* **Exercise aim**: Go through the lines below one by one and count those holding the string "center". Give the count alone.

Top of Available data

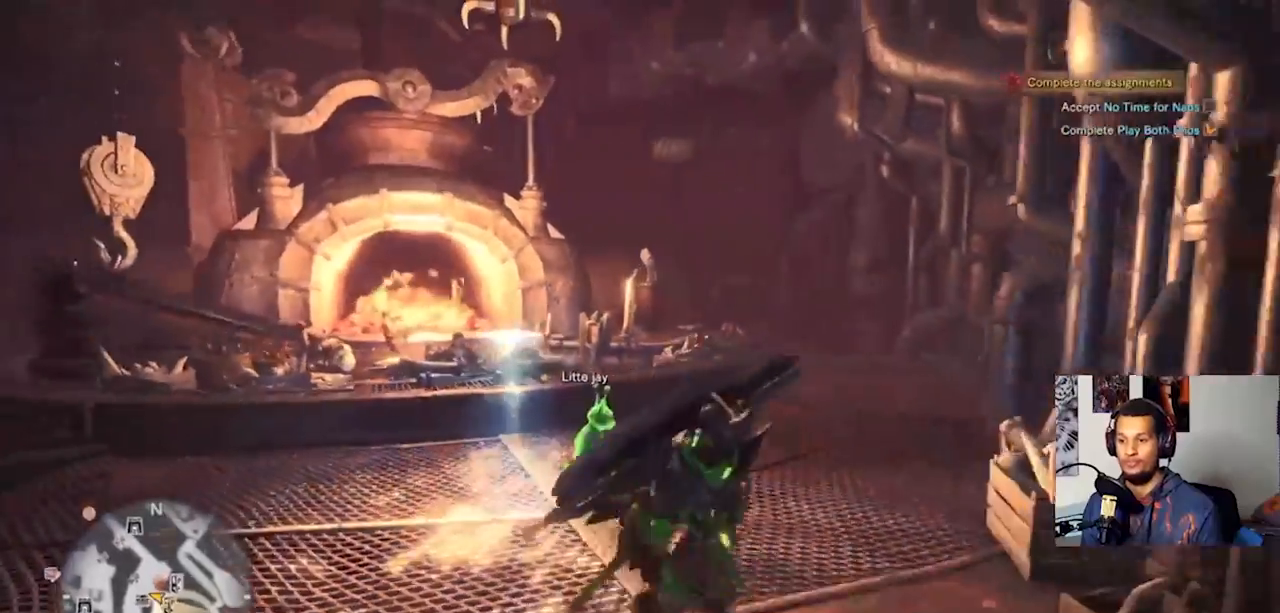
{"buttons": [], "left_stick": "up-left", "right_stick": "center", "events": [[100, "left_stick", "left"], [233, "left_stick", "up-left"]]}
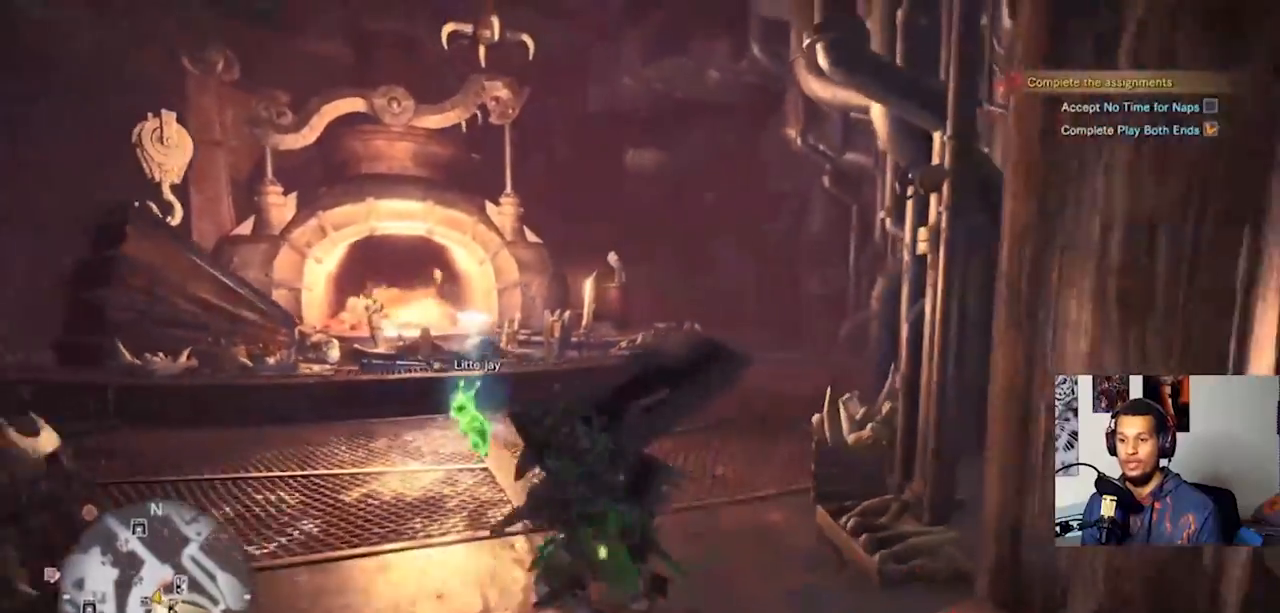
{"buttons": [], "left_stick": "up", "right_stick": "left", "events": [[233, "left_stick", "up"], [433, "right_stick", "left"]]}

Bottom of Available data
Top of Available data

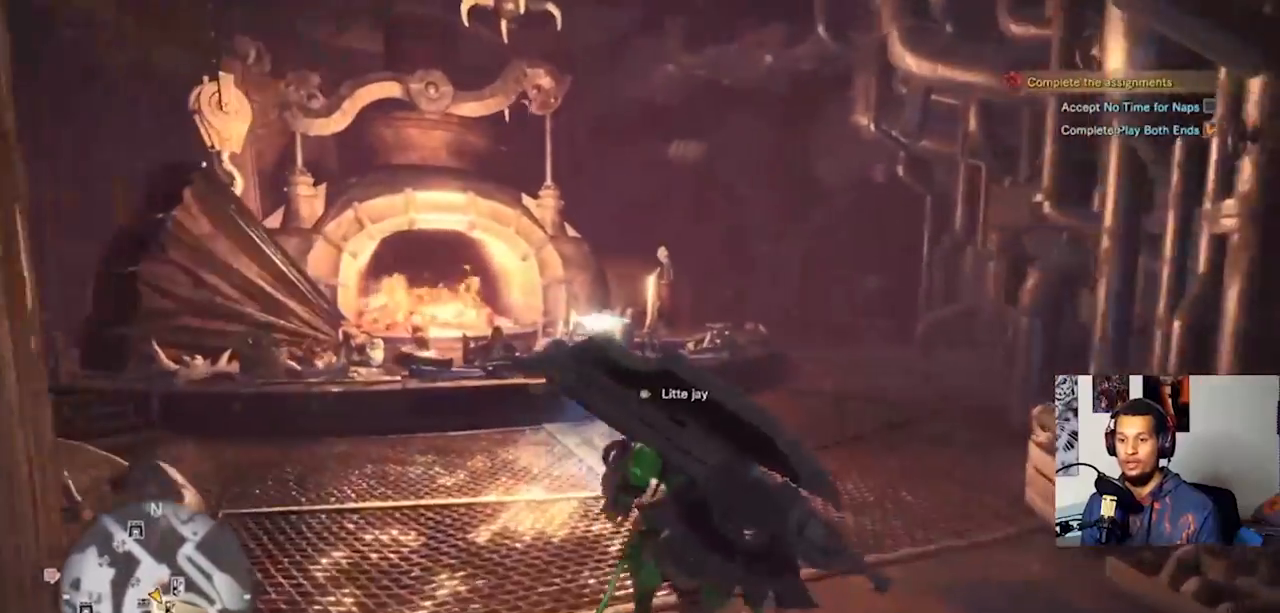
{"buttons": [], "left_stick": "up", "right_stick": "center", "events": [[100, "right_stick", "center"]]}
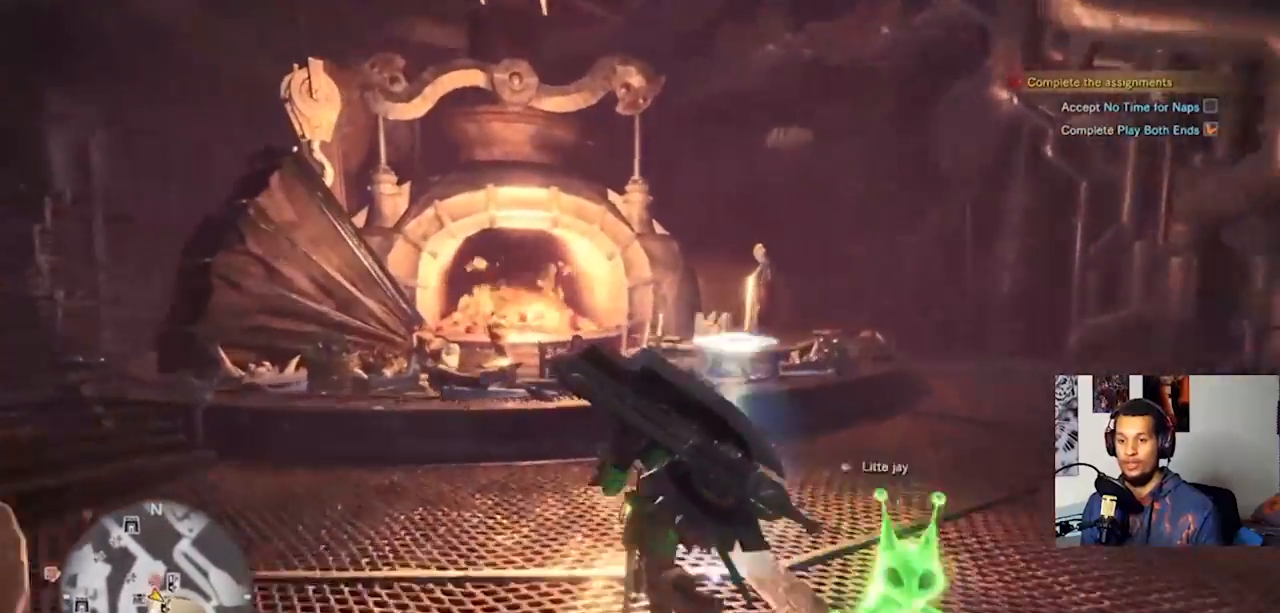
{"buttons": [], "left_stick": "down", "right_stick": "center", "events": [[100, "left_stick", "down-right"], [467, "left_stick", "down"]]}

Bottom of Available data

* **Result of this task**: 3